The crux of the challenge for many young attorneys is learning how to demonstrate empathy while simultaneously remaining objective and focused on advocating for the client. If you remain emotionally isolated, the client may feel that you are not driven to fight for his or her rights. On the other hand, if you take on your client's problems, you can lose perspective and forget that one of your most important responsibilities is to counsel clients honestly and with candor.
Extreme Empathy Will Lead to Burnout
If your emotions are not properly balanced, you likely will be in a constant state of stress. For example, vicariously sharing your client’s feelings blurs the boundaries between the lawyer-client relationship. This form of “extreme empathy,” where you truly feel your client’s trauma or malaise, will inevitably lead to burnout. Meanwhile, failing to balance your emotions can also create the opposite result, such as feelings of isolation and extreme apathy, in which case you might feel helpless or useless. Extreme empathy and extreme apathy are mechanisms of self-preservation, and it is critical to avoid these unhealthy extremes.
As always, self-care, such as getting enough sleep or exercise and eating a well-balanced diet, helps maintain self-preservation. Through my practice and discussions with colleagues, I have found other important tools, however, to develop resilience when emotions run high.
Important Tools to Develop Resilience
- Constantly remind yourself that you are not the cause of your client’s problem! Rather, you are there to help your client navigate through a difficult situation, often one of the more stressful events in his or her life.
- Think about timing. Try not to review accident reports for an especially distressing tort case right after lunch.
- Don’t schedule a meeting with a vulnerable client right before you are scheduled to make a presentation.
- Set aside a discrete time to address matters that are particularly draining for you, and center yourself before starting the task. Strategize and prepare.

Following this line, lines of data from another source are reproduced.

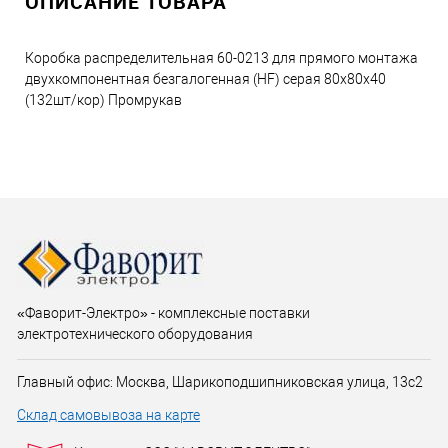
ОПИСАНИЕ ТОВАРА
Коробка распределительная 60-0213 для прямого монтажа
двухкомпонентная безгалогенная (HF) серая 80х80х40
(132шт/кор) Промрукав
«Фаворит-Электро» - комплексные поставки
электротехнического оборудования
Главный офис: Москва, Шарикоподшипниковская улица, 13с2
Склад самовывоза на карте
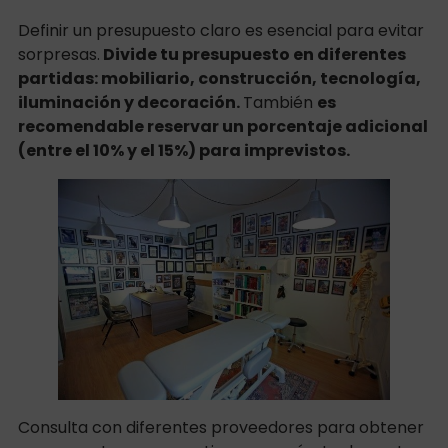
Definir un presupuesto claro es esencial para evitar
sorpresas.
Divide tu presupuesto en diferentes
partidas: mobiliario, construcción, tecnología,
iluminación y decoración.
También
es
recomendable reservar un porcentaje adicional
(entre el 10% y el 15%) para imprevistos.
Consulta con diferentes proveedores para obtener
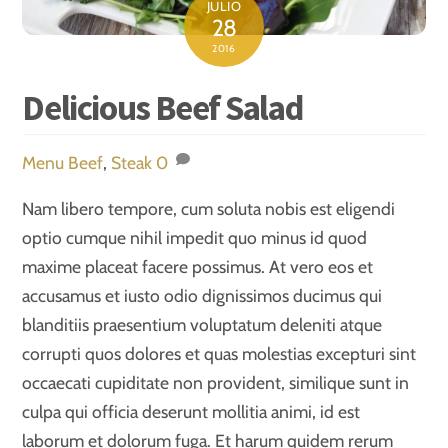
JULIO
28
2016
Delicious Beef Salad
Menu
Beef
,
Steak
0
Nam libero tempore, cum soluta nobis est eligendi
optio cumque nihil impedit quo minus id quod
maxime placeat facere possimus. At vero eos et
accusamus et iusto odio dignissimos ducimus qui
blanditiis praesentium voluptatum deleniti atque
corrupti quos dolores et quas molestias excepturi sint
occaecati cupiditate non provident, similique sunt in
culpa qui officia deserunt mollitia animi, id est
laborum et dolorum fuga. Et harum quidem rerum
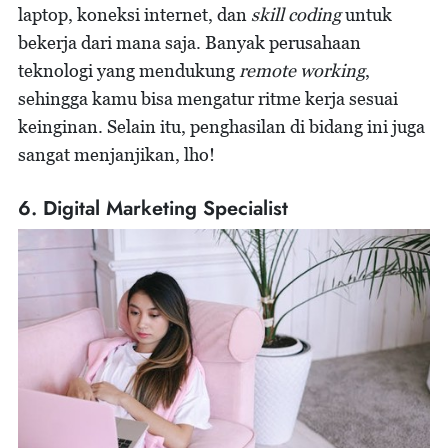
laptop, koneksi internet, dan
skill coding
untuk
bekerja dari mana saja. Banyak perusahaan
teknologi yang mendukung
remote working
,
sehingga kamu bisa mengatur ritme kerja sesuai
keinginan. Selain itu, penghasilan di bidang ini juga
sangat menjanjikan, lho!
6. Digital Marketing Specialist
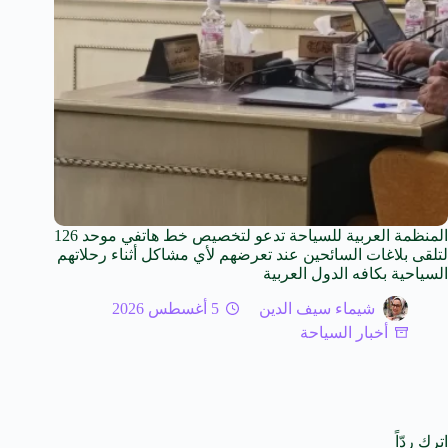
المنظمة العربية للسياحة تدعو لتخصيص خط هاتفي موحد 126
لتلقى بلاغات السائحين عند تعرضهم لأي مشاكل أثناء رحلاتهم
السياحية بكافه الدول العربية
شيماء سيف الدين
5 أغسطس 2026
أخبار السياحة
اترك ردّاً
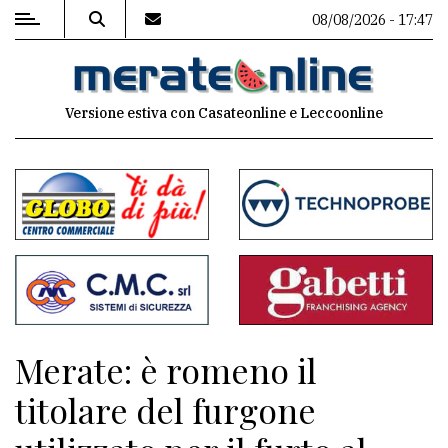
08/08/2026 - 17:47
MENU
Versione estiva con Casateonline e Leccoonline
Editoriale
e
commenti
Contenuti
del
sito
Appuntamenti
Merate: è romeno il
Associazioni
titolare del furgone
Meteo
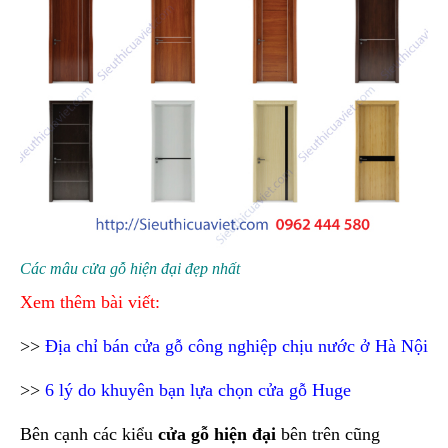
Các mâu cửa gỗ hiện đại đẹp nhất
Xem thêm bài viết:
>>
Địa chỉ bán cửa gỗ công nghiệp chịu nước ở Hà Nội
>>
6 lý do khuyên bạn lựa chọn cửa gỗ Huge
Bên cạnh các kiểu
cửa gỗ hiện đại
bên trên cũng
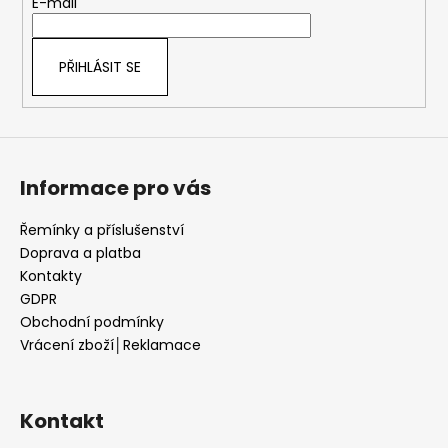
t
E-mail
í
PŘIHLÁSIT SE
Informace pro vás
Řemínky a příslušenství
Doprava a platba
Kontakty
GDPR
Obchodní podmínky
Vrácení zboží│Reklamace
Kontakt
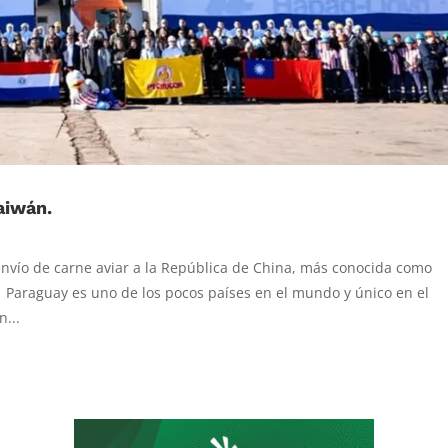
aiwán.
 envío de carne aviar a la República de China, más conocida como
 Paraguay es uno de los pocos países en el mundo y único en el
...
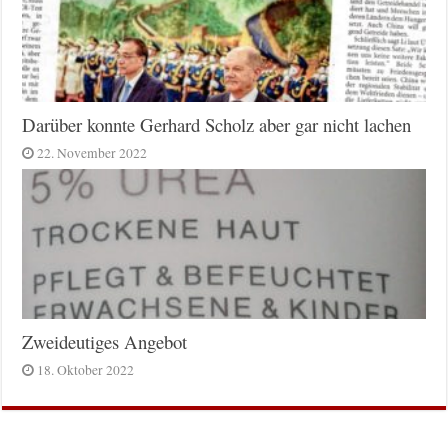
Darüber konnte Gerhard Scholz aber gar nicht lachen
22. November 2022
Zweideutiges Angebot
18. Oktober 2022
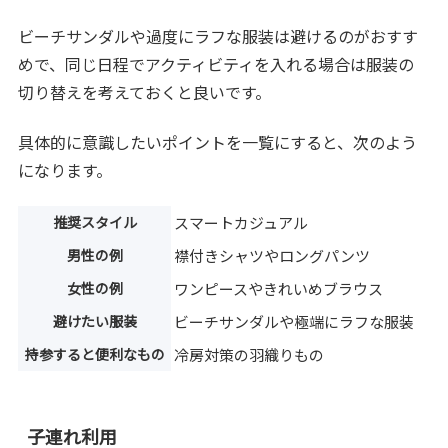
ビーチサンダルや過度にラフな服装は避けるのがおすす
めで、同じ日程でアクティビティを入れる場合は服装の
切り替えを考えておくと良いです。
具体的に意識したいポイントを一覧にすると、次のよう
になります。
推奨スタイル
スマートカジュアル
男性の例
襟付きシャツやロングパンツ
女性の例
ワンピースやきれいめブラウス
避けたい服装
ビーチサンダルや極端にラフな服装
持参すると便利なもの
冷房対策の羽織りもの
子連れ利用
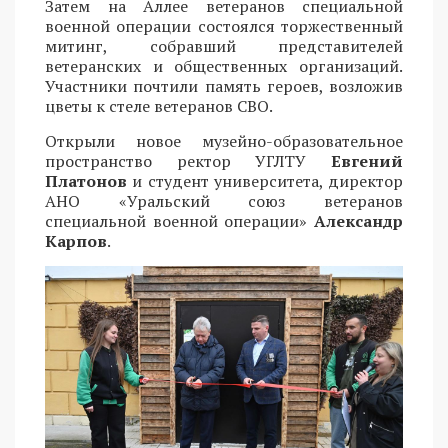
Затем на Аллее ветеранов специальной
военной операции состоялся торжественный
митинг, собравший представителей
ветеранских и общественных организаций.
Участники почтили память героев, возложив
цветы к стеле ветеранов СВО.
Открыли новое музейно-образовательное
пространство ректор УГЛТУ
Евгений
Платонов
и студент университета, директор
АНО «Уральский союз ветеранов
специальной военной операции»
Александр
Карпов
.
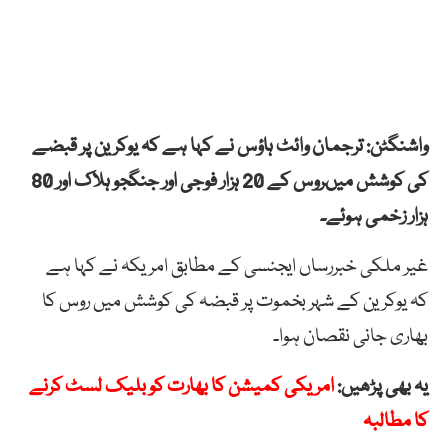
واشنگٹن: ترجمان وائٹ ہاؤس نے کہا ہے کہ یوکرین پر قبضے
کی کوشش میںروس کے 20 ہزار فوجی اور جنگجو ہلاک اور 80
ہزار زخمی ہوئے۔
غیر ملکی خبررساں ایجنسی کے مطابق امریکہ نے کہا ہے
کہ یوکرین کے شہر بخموت پر قبضہ کی کوشش میں روس کا
بھاری جانی نقصان ہوا۔
یہ بھی پڑھیں:
امریکی کمیشن کا بھارت کو بلیک لسٹ کرنے
کا مطالبہ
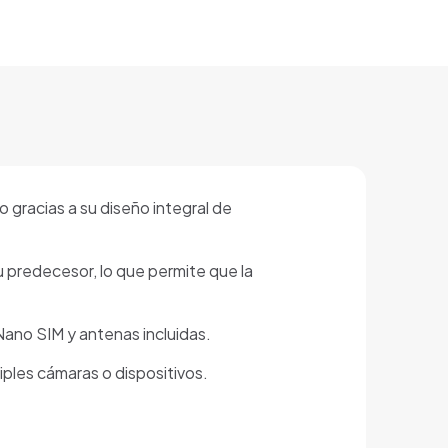
 gracias a su diseño integral de
redecesor, lo que permite que la
ano SIM y antenas incluidas.
ples cámaras o dispositivos.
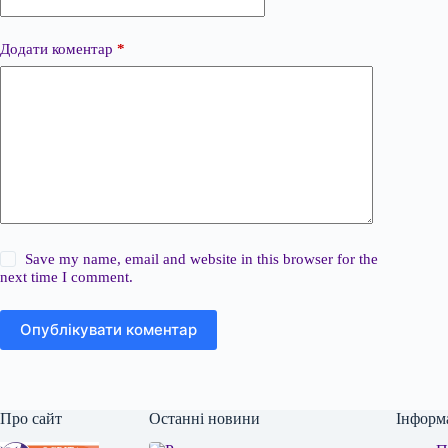
Додати коментар
*
Save my name, email and website in this browser for the
next time I comment.
Опублікувати коментар
Про сайт
Останні новини
Інформ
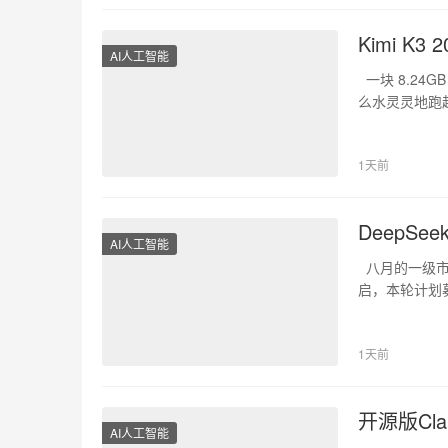
Kimi K
AI人工智能
一块 8.24G
么水灵灵地跑起来
1天前
DeepSe
AI人工智能
八月的一级市
启，本轮计划
1天前
开源版Clau
AI人工智能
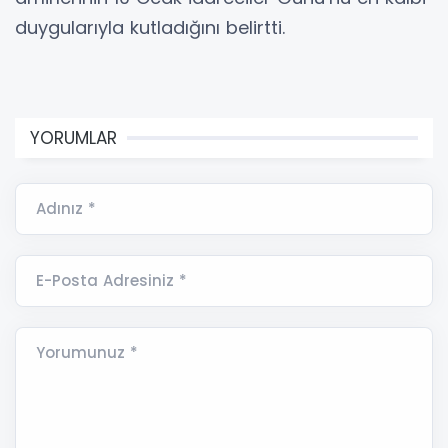
duygularıyla kutladığını belirtti.
YORUMLAR
Adınız *
E-Posta Adresiniz *
Yorumunuz *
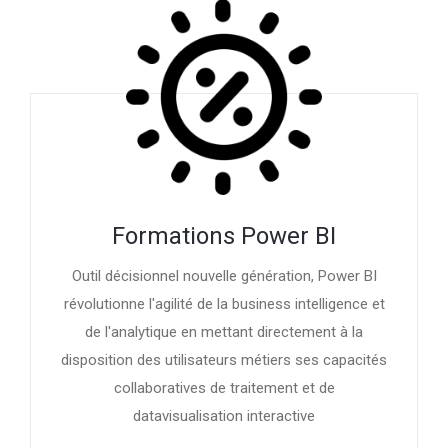
Formations Power BI
Outil décisionnel nouvelle génération, Power BI
révolutionne l'agilité de la business intelligence et
de l'analytique en mettant directement à la
disposition des utilisateurs métiers ses capacités
collaboratives de traitement et de
datavisualisation interactive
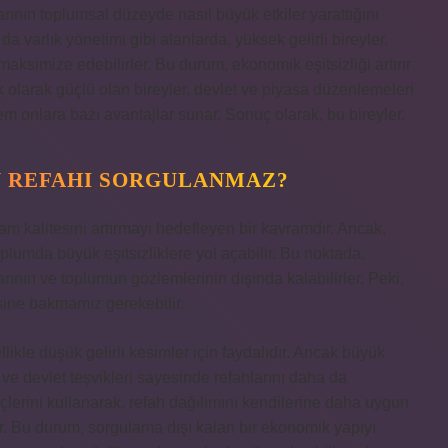
rının toplumsal düzeyde nasıl büyük etkiler yarattığını
varlık yönetimi gibi alanlarda, yüksek gelirli bireyler,
aksimize edebilirler. Bu durum, ekonomik eşitsizliği artırır
 olarak güçlü olan bireyler, devlet ve piyasa düzenlemeleri
em onlara bazı avantajlar sunar. Sonuç olarak, bu bireyler,
N REFAHI SORGULANMAZ?
am kalitesini artırmayı hedefleyen bir kavramdır. Ancak,
plumda büyük eşitsizliklere yol açabilir. Bu noktada,
larının ve toplumun gözlemlerinin dışında kalabilirler. Peki,
sine bakmamız gerekebilir.
likle düşük gelirli kesimler için faydalıdır. Ancak büyük
rı ve devlet teşvikleri sayesinde refahlarını daha da
çlerini kullanarak, refah dağılımını kendilerine daha uygun
er. Bu durum, sorgulama dışı kalan bir ekonomik yapıyı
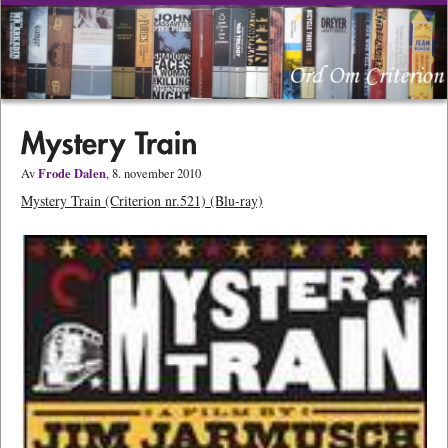
Frode Dalen
Av
, 8. november 2010
Mystery Train (Criterion nr.521) (Blu-ray)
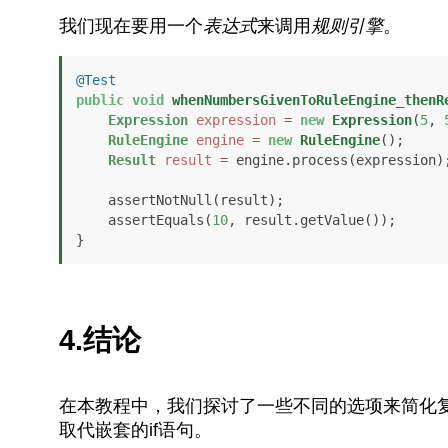
我们现在要用一个
表达式
来调用
规则引擎
。
@Test
public
void
whenNumbersGivenToRuleEngine_thenR
Expression
expression
=
new
Expression
(
5
, 
RuleEngine
engine
=
new
RuleEngine
();

Result
result
=
 engine.process(expression);
    assertNotNull(result);

    assertEquals(
10
, result.getValue());

}
4.结论
在本教程中，我们探讨了一些不同的选项来简化
取代嵌套的if语句。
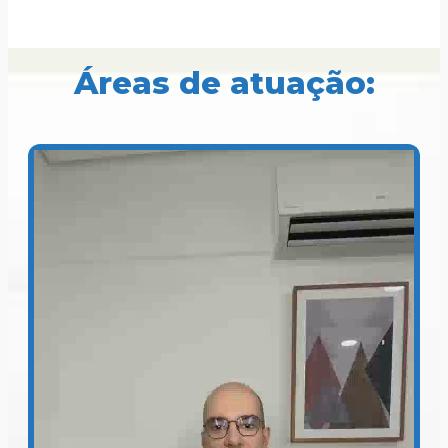
Áreas de atuação:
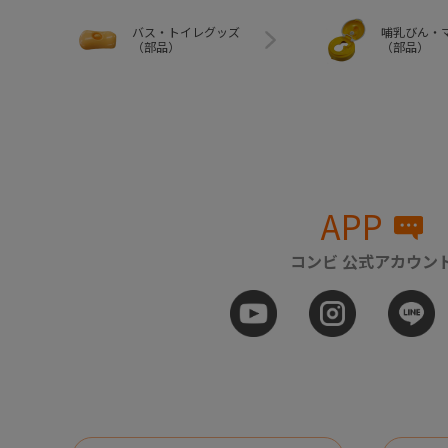
バス・トイレグッズ
哺乳びん・
（部品）
（部品）
APP
コンビ 公式アカウン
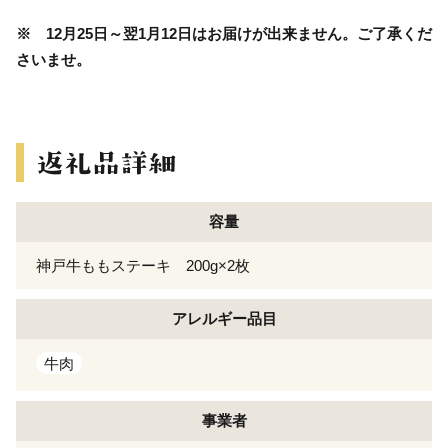
※ 12月25日～翌1月12日はお届けが出来ません。ご了承くだ
さいませ。
容量
神戸牛ももステーキ 200g×2枚
アレルギー
品目
牛肉
事業者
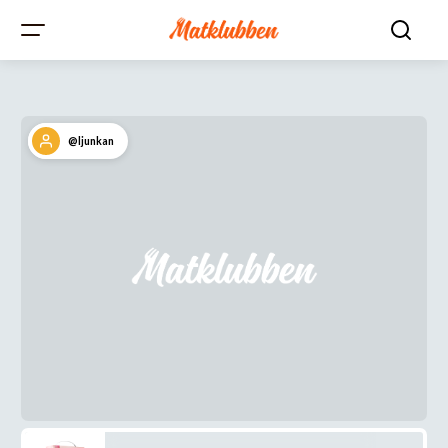
@ljunkan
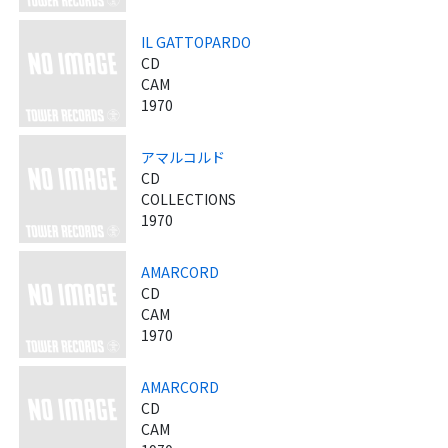
IL GATTOPARDO
CD
CAM
1970
アマルコルド
CD
COLLECTIONS
1970
AMARCORD
CD
CAM
1970
AMARCORD
CD
CAM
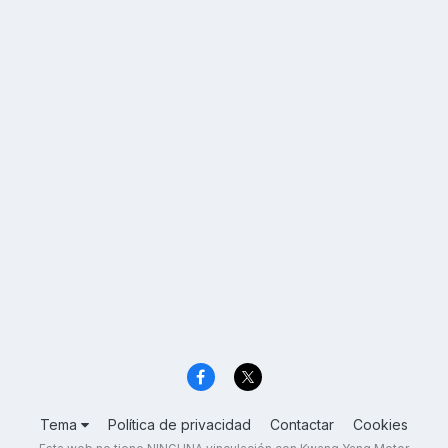
Tema
Política de privacidad
Contactar
Cookies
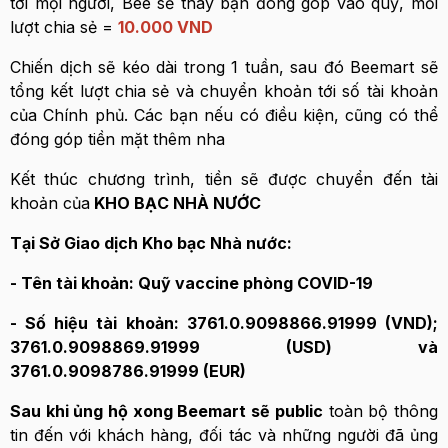
tới mọi người, Bee sẽ thay bạn đóng góp vào quỹ, mỗi
lượt chia sẻ =
10.000 VND
Chiến dịch sẽ kéo dài trong 1 tuần, sau đó Beemart sẽ
tổng kết lượt chia sẻ và chuyển khoản tới số tài khoản
của Chính phủ. Các bạn nếu có điều kiện, cũng có thể
đóng góp tiền mặt thêm nha
Kết thúc chương trình, tiền sẽ được chuyển đến tài
khoản của
KHO BẠC NHÀ NƯỚC
Tại Sở Giao dịch Kho bạc Nhà nước:
- Tên tài khoản: Quỹ vaccine phòng COVID-19
- Số hiệu tài khoản: 3761.0.9098866.91999 (VND);
3761.0.9098869.91999 (USD) và
3761.0.9098786.91999 (EUR)
Sau khi ủng hộ xong Beemart sẽ public
toàn bộ thông
tin đến với khách hàng, đối tác và những người đã ủng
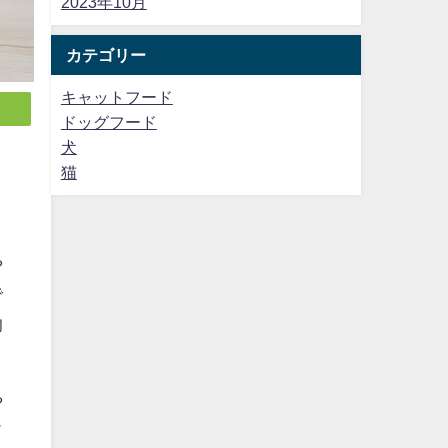
2023年10月
カテゴリー
キャットフード
ドッグフード
犬
猫
ま
や
で
的
や
ド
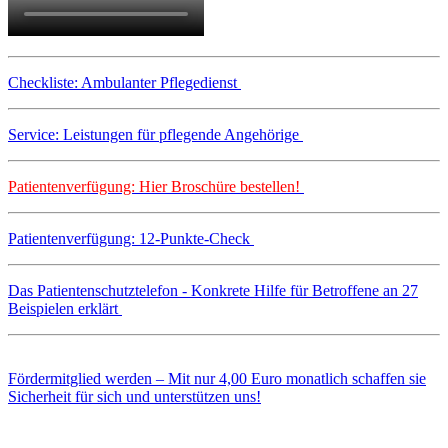
Checkliste: Ambulanter Pflegedienst
Service: Leistungen für pflegende Angehörige
Patientenverfügung: Hier Broschüre bestellen!
Patientenverfügung: 12-Punkte-Check
Das Patientenschutztelefon - Konkrete Hilfe für Betroffene an 27
Beispielen erklärt
Fördermitglied werden – Mit nur 4,00 Euro monatlich schaffen sie
Sicherheit für sich und unterstützen uns!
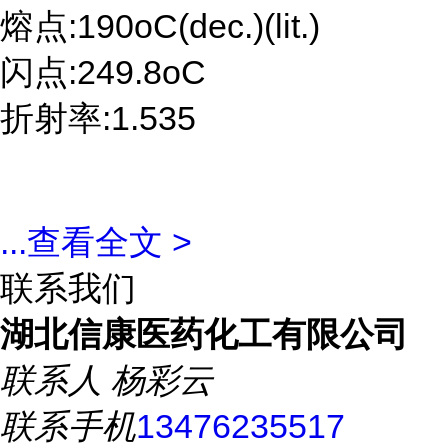
熔点:190oC(dec.)(lit.)
闪点:249.8oC
折射率:1.535
...
查看全文 >
联系我们
湖北信康医药化工有限公司
联系人
杨彩云
联系手机
13476235517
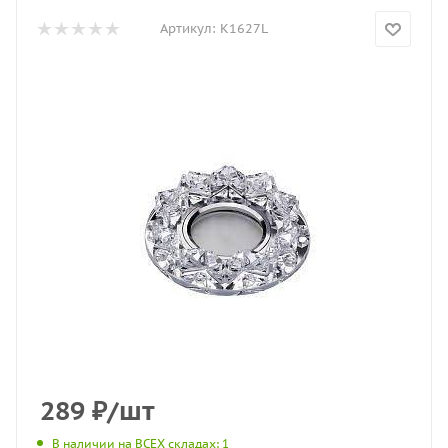
Артикул:
K1627L
289
₽
/шт
В наличии на ВСЕХ складах
: 1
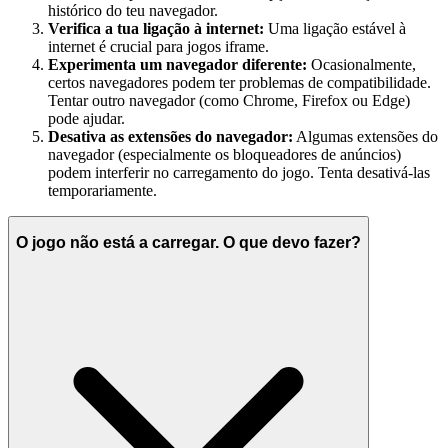
histórico do teu navegador.
Verifica a tua ligação à internet:
Uma ligação estável à
internet é crucial para jogos iframe.
Experimenta um navegador diferente:
Ocasionalmente,
certos navegadores podem ter problemas de compatibilidade.
Tentar outro navegador (como Chrome, Firefox ou Edge)
pode ajudar.
Desativa as extensões do navegador:
Algumas extensões do
navegador (especialmente os bloqueadores de anúncios)
podem interferir no carregamento do jogo. Tenta desativá-las
temporariamente.
O jogo não está a carregar. O que devo fazer?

- Take the long view. Remember that this is just one case and that there will be many others in your career. This situation will be over eventually. Apply what you’ve learned from it going forward.
- A supportive work environment is just as important as a supportive social network. Leaning on colleagues while working on particularly emotionally charged cases and sharing your experiences so that you do not feel as though you are shouldering the full burden of your client’s problems is critical.
These are key steps in maintaining control and can help avoid the stress associated with reactive litigation that can lead to excessive emotional investment in a case and unnecessary stress.
Of course, these recommendations are easier said than done. But you are a professional problem solver, and you will be confronted with many emotionally charged problems over the course of your career. Over time and with repeated practice—remember it is a practice—you will learn to be resilient and advocate like every case is the most important, even those that are emotionally draining.